(TASK DIRECTIONS)
Please transcribe, exactly and only, the lines of the records below from the one holding "Document page, 1275x1650 pixels." to the very end.

(Document understanding data)
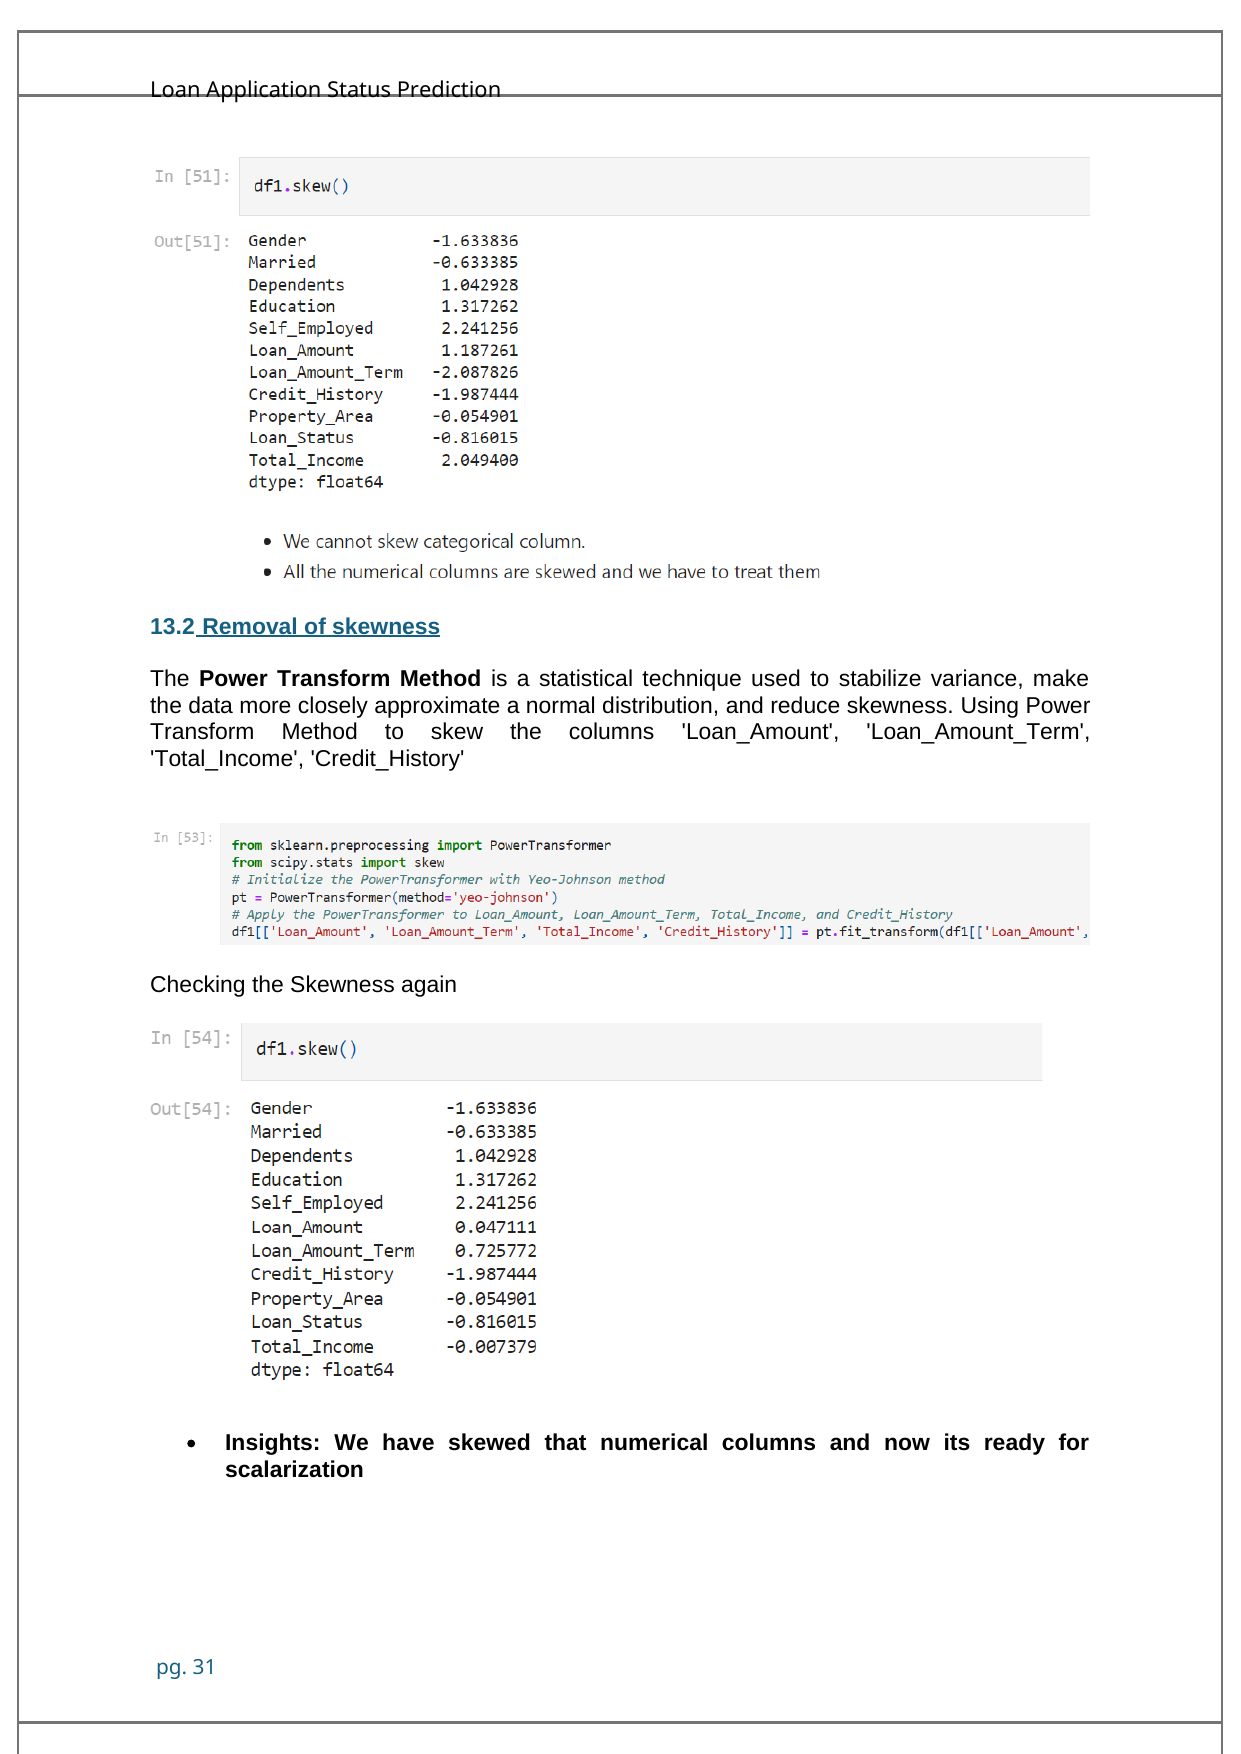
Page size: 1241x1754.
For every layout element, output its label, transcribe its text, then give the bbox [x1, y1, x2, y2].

list Insights: We have skewed that numerical columns and now its ready for scalarization [187, 1429, 1090, 1482]
picture [150, 823, 1091, 945]
picture [150, 157, 1091, 586]
picture [150, 1023, 1043, 1395]
list Removal of skewness [150, 613, 1090, 639]
text The Power Transform Method is a statistical technique used to stabilize variance, make the data more closely approximate a normal distribution, and reduce skewness. Using Power Transform Method to skew the columns 'Loan_Amount', 'Loan_Amount_Term', 'Total_Income', 'Credit_History' [150, 665, 1090, 771]
text Checking the Skewness again [150, 971, 1090, 997]
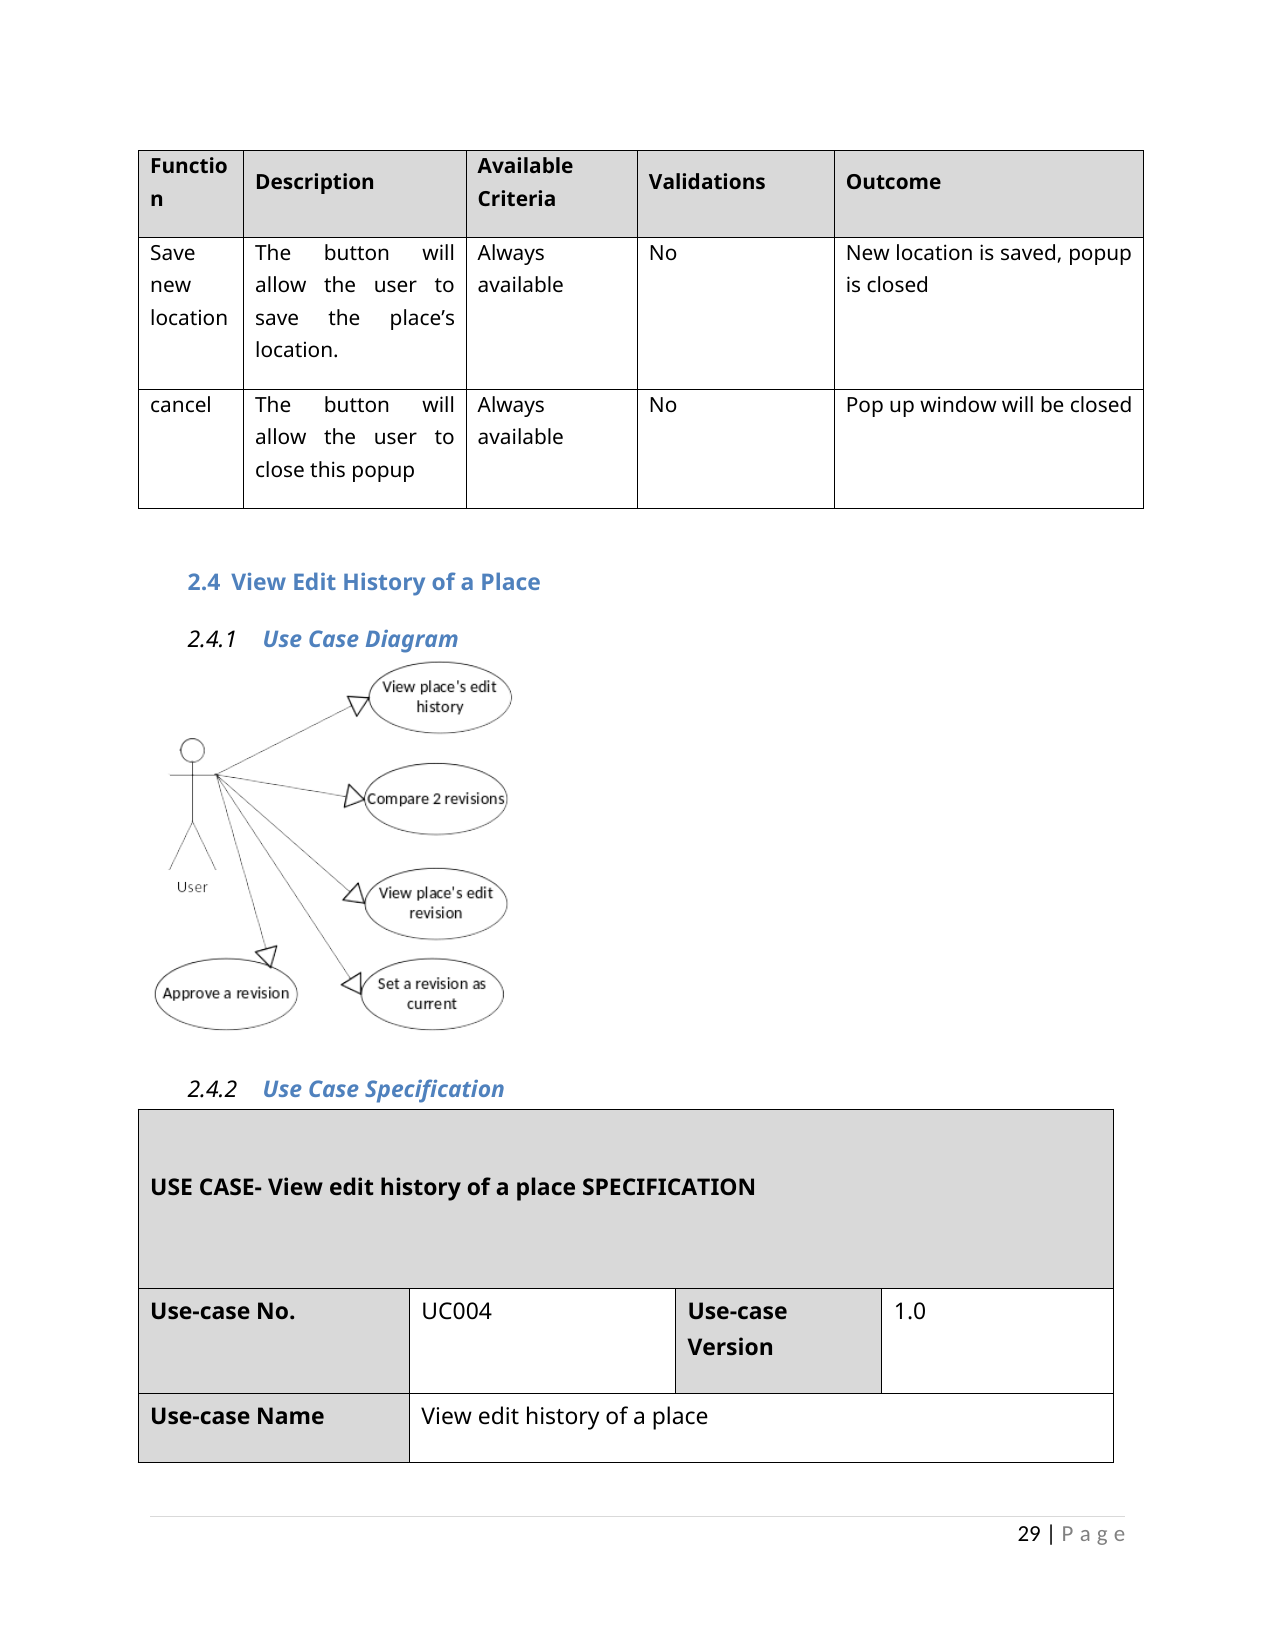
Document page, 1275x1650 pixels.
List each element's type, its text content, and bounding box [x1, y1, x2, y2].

table_cell No [638, 238, 834, 389]
table_cell 1.0 [882, 1289, 1113, 1393]
table_header Function [139, 151, 243, 237]
subtitle Use Case Diagram [187, 623, 1125, 654]
table_cell Use-case Name [139, 1394, 409, 1462]
table_header USE CASE- View edit history of a place SPECIFICATION [139, 1110, 1113, 1288]
table_cell Use-case Version [676, 1289, 881, 1393]
table_cell Always available [467, 390, 637, 508]
table_header Validations [638, 151, 834, 237]
table_cell New location is saved, popup is closed [835, 238, 1143, 389]
table_cell Use-case No. [139, 1289, 409, 1393]
table_header Available Criteria [467, 151, 637, 237]
table_cell Always available [467, 238, 637, 389]
subtitle View Edit History of a Place [187, 566, 1125, 597]
table_cell UC004 [410, 1289, 675, 1393]
table_cell The button will allow the user to save the place’s location. [244, 238, 466, 389]
table_cell No [638, 390, 834, 508]
table_header Description [244, 151, 466, 237]
table_cell View edit history of a place [410, 1394, 1113, 1462]
subtitle Use Case Specification [187, 1072, 1125, 1104]
table_header Outcome [835, 151, 1143, 237]
table_cell Pop up window will be closed [835, 390, 1143, 508]
table_cell Save new location [139, 238, 243, 389]
table_cell cancel [139, 390, 243, 508]
table_cell The button will allow the user to close this popup [244, 390, 466, 508]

(SOLUTION TO THIS PROBLEM)
Document page, 1275x1650 pixels.
List each element's type, its text content, and bounding box [x1, y1, x2, y2].

table_cell No [638, 238, 834, 389]
table_cell 1.0 [882, 1289, 1113, 1393]
table_header Function [139, 151, 243, 237]
subtitle Use Case Diagram [187, 623, 1125, 654]
table_cell Use-case Name [139, 1394, 409, 1462]
table_header USE CASE- View edit history of a place SPECIFICATION [139, 1110, 1113, 1288]
table_cell Use-case Version [676, 1289, 881, 1393]
table_cell Always available [467, 390, 637, 508]
table_header Validations [638, 151, 834, 237]
table_cell New location is saved, popup is closed [835, 238, 1143, 389]
table_cell Use-case No. [139, 1289, 409, 1393]
table_header Available Criteria [467, 151, 637, 237]
table_cell Always available [467, 238, 637, 389]
subtitle View Edit History of a Place [187, 566, 1125, 597]
table_cell UC004 [410, 1289, 675, 1393]
table_cell The button will allow the user to save the place’s location. [244, 238, 466, 389]
table_cell No [638, 390, 834, 508]
table_header Description [244, 151, 466, 237]
table_cell View edit history of a place [410, 1394, 1113, 1462]
subtitle Use Case Specification [187, 1072, 1125, 1104]
table_header Outcome [835, 151, 1143, 237]
table_cell Pop up window will be closed [835, 390, 1143, 508]
table_cell Save new location [139, 238, 243, 389]
table_cell cancel [139, 390, 243, 508]
table_cell The button will allow the user to close this popup [244, 390, 466, 508]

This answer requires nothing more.